### EXTRACT PROVIDED
What a word processor taught me about HTML


2 min read

When I was little we had an Amstrad PCW. On it was a word processor called LocoScript. I loved that you could write a document on it, save it and come back to it later to add more, which was a novelty at the time.

But what I most liked about it was that all the files had 8 characters followed by a dot and then 3 characters. Those 3 characters were not the file type, as you'd expect, they actually accepted any letters. So effectively your file names could be 11 characters long, with a dot randomly before the final 3.

But that's not the important part of this article. The important point here is that this is pre-Windows (yes, I'm old). These days if you want to make some of your text bold you just press a button. But with no Windows and no mouse, all you can do is to use the keyboard.

If you wanted to make the next bit of text bold you pressed the + key and then the b key. When you wanted your text to stop being bold you pressed the - key and then the b key.

HTML is pretty similar. If you want your text to be bold then you type <b> and when you want it to stop being bold then you type </b>. Okay, so these days you'd actually do that with CSS, but you'd still need some sort of tag around your text, even if it's not b (or strong) But it's the same principle of how you set your text to be bold in LocoScript.

Although there was one point that tripped me up when I first learnt HTML. In LocoScript bold is b, italics is i and underline is ul. In HTML bold is b, italics is i and underline is... u. ul is an unordered list.

[Saved data entries]
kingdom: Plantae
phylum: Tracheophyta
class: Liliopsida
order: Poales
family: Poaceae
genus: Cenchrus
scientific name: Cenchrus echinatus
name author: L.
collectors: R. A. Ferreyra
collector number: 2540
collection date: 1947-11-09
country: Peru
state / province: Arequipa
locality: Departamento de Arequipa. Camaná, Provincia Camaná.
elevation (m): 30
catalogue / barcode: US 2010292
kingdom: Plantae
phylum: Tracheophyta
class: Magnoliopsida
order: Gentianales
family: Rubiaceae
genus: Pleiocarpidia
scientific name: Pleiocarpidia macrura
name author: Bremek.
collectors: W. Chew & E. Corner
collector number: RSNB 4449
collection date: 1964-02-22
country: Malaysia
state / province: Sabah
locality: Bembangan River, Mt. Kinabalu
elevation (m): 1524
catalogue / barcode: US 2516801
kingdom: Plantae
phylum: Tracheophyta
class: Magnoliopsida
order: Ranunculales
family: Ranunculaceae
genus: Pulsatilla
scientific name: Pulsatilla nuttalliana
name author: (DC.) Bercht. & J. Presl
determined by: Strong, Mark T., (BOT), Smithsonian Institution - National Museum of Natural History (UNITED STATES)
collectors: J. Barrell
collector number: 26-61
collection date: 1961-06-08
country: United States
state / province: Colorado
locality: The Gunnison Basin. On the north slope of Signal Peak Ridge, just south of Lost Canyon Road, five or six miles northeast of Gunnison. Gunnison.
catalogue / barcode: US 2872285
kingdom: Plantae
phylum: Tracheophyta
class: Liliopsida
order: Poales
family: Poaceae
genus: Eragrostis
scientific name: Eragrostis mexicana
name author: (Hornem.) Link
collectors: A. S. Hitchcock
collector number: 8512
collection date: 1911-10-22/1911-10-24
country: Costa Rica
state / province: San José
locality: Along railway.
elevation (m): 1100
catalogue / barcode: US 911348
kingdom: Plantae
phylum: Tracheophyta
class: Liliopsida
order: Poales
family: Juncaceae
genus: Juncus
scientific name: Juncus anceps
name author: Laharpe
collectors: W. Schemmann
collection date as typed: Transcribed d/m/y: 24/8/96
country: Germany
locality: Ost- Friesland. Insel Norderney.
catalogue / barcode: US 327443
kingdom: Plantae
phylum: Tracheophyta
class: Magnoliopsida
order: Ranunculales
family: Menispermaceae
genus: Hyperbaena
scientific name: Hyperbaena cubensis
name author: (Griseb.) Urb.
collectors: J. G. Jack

### DIRECTIONS
[a] In the piece on LocoScript and HTML, copy the part that opens with the words containing "Although there was" and closes with "an unordered list.".
[b] According to the piece on LocoScript and HTML, which keys did you press in LocoScript to stop text from being bold?
[c] Say whether each statement agrees with the piece on LocoScript and HTML. Give yes or no for each, and quote the words that decide it.
(i) The Amstrad PCW had a word processor called LocoScript.
(ii) The three characters after the dot in a LocoScript file name had to give the file type.
(iii) In HTML, ul is the tag for underline.

### RESPONSES IN ORDER
[a]
Although there was one point that tripped me up when I first learnt HTML. In LocoScript bold is b, italics is i and underline is ul. In HTML bold is b, italics is i and underline is... u. ul is an unordered list.

[b] The - key and then the b key.

[c]
(i) Yes: "On it was a word processor called LocoScript."
(ii) No: "Those 3 characters were not the file type, as you'd expect, they actually accepted any letters."
(iii) No: "In HTML bold is b, italics is i and underline is... u. ul is an unordered list."